For developers, the security upside is clear: your dApp never touches private keys. The wallet handles signing. You get back a signed result with zero custody liability. No key management headaches, no risk of leaking user credentials.
How to Use WalletConnect Step by Step
Works the same on Trust Wallet, MetaMask, Rainbow, Ledger Live, whatever. The protocol does not care which wallet you prefer.
Desktop to phone. You open the dApp on your laptop. Hit "Connect Wallet." Pick WalletConnect. QR code appears. Grab your phone, open your wallet, scan it. Your wallet shows the dApp name and the chain it wants to use. You tap connect. Maybe six seconds total. You are in.
Phone to phone. Open the dApp in your mobile browser. Tap "Connect Wallet," tap WalletConnect, tap your wallet from the list that pops up. Your wallet opens via deep link. Approve. Flip back to the browser. Done.
Once connected, every transaction request shows up in your wallet as a notification. Swap on Uniswap? Your phone buzzes with the details: how much you are spending, what you are getting, estimated gas fee, the network. You read it, decide, tap approve or reject. Nothing executes without your explicit signature.

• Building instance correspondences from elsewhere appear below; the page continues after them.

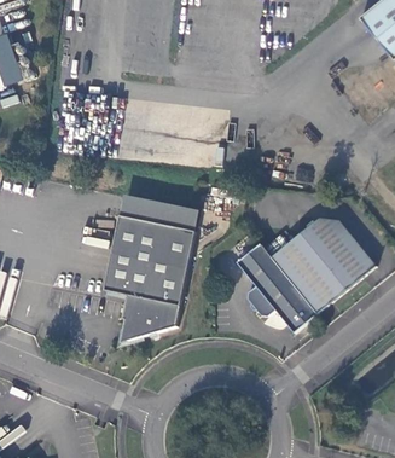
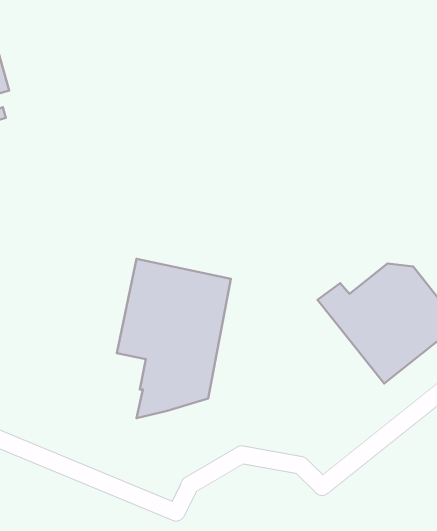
building: [121,191,201,230] -> none
building: [236,243,318,332] -> none

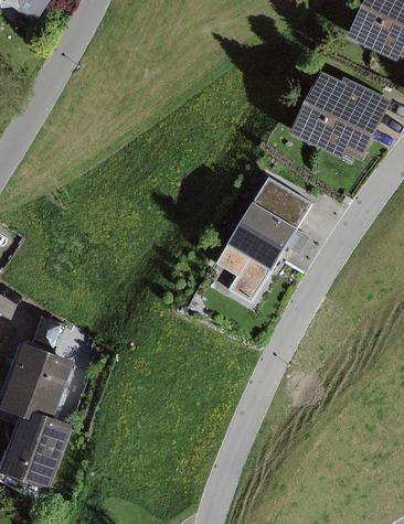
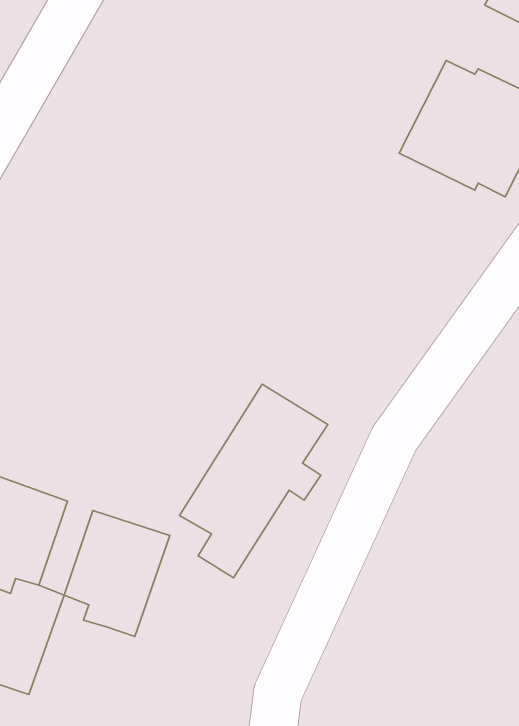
building: [215,178,312,304] -> [180,384,328,578]
building: none -> [64,511,170,637]

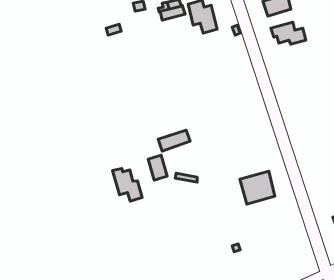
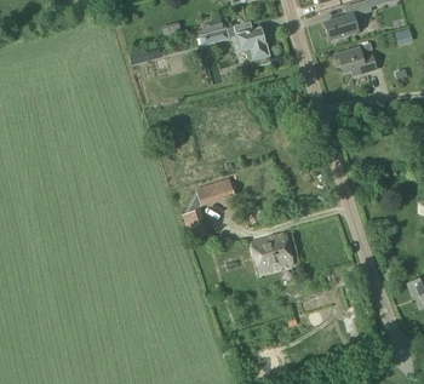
building: [112,168,142,201] -> none
building: [240,171,275,204] -> [252,231,294,271]

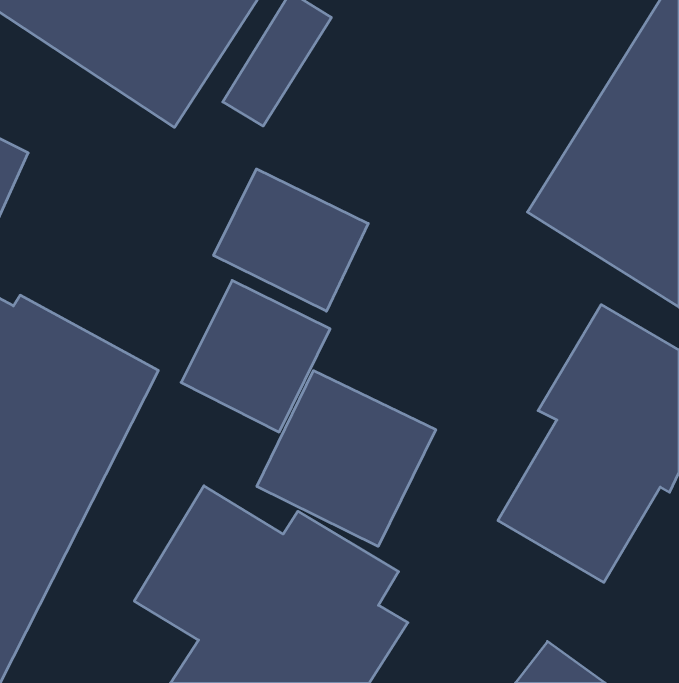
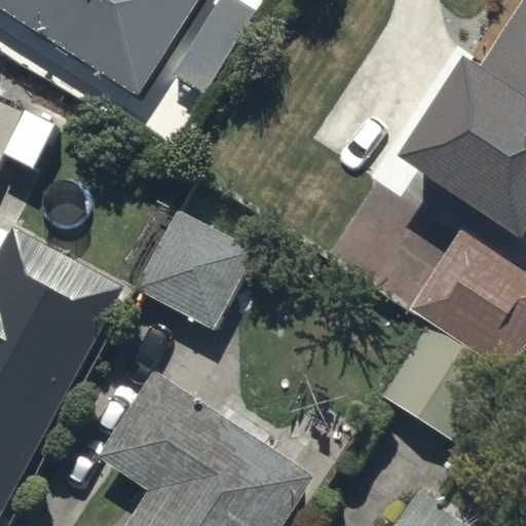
building: [214,169,368,311] -> none
building: [257,371,436,546] -> none

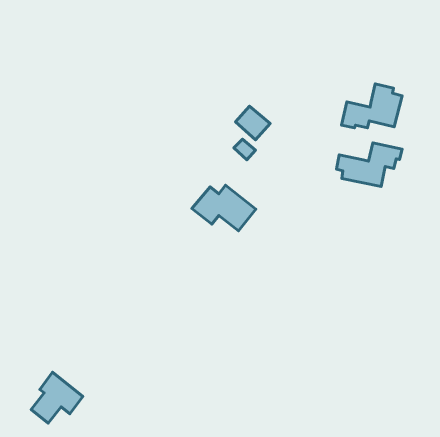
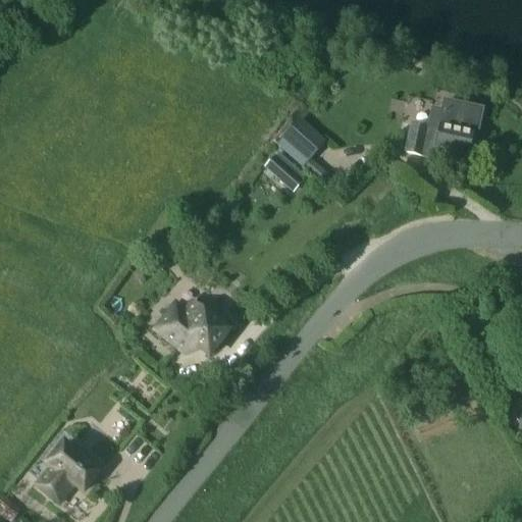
building: [336,143,402,187] -> none
building: [192,185,256,231] -> [154,298,229,352]

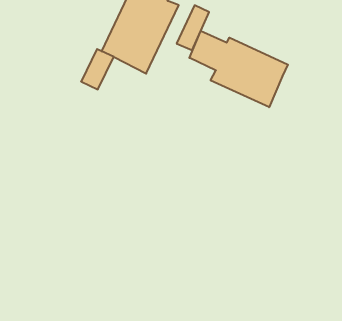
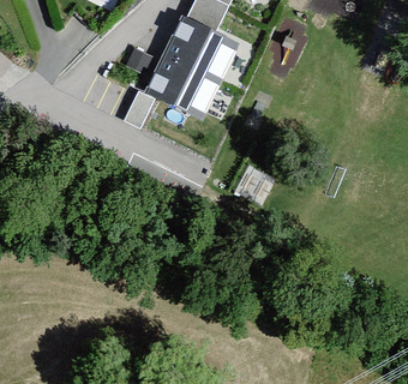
building: [189,31,288,107] -> none

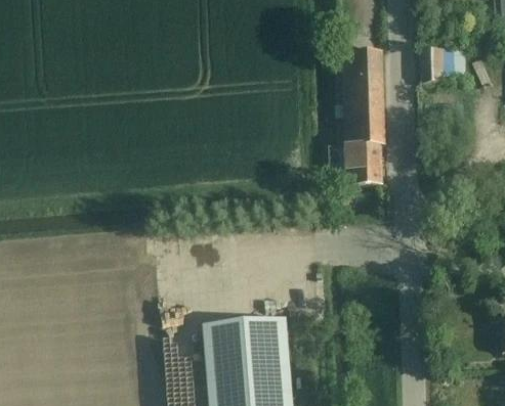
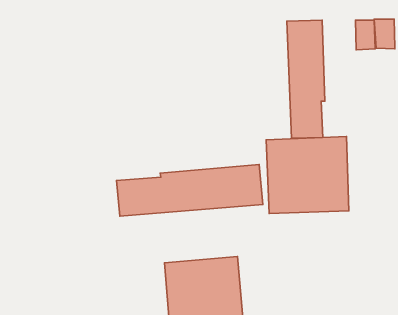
building: none -> [266,136,349,213]
building: none -> [117,165,263,216]

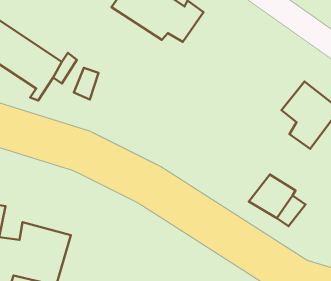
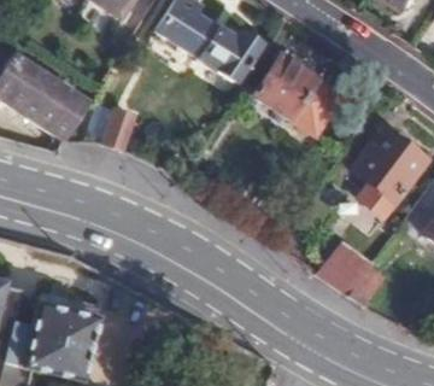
building: none -> [251,57,338,134]

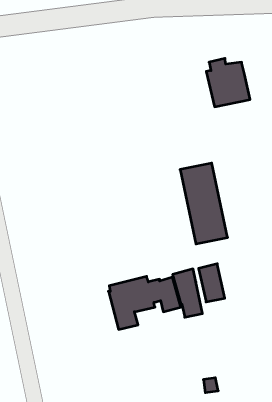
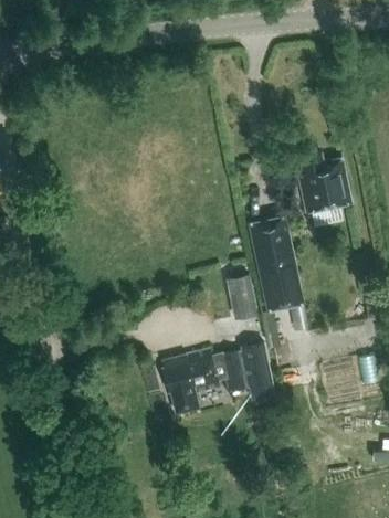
building: [206,58,250,107] -> [299,157,351,214]
building: [199,264,225,302] -> [227,276,257,321]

When finished: settings, active sessions, disconnect. I know nobody does this. But stale sessions mean a dApp can still ping your wallet with transaction requests. One careless tap at 3am and you have a problem. Disconnect when you are done. Review open sessions once a week. Trust Wallet and MetaMask both show active WalletConnect sessions in their settings panels. Other wallets do too. Use that feature.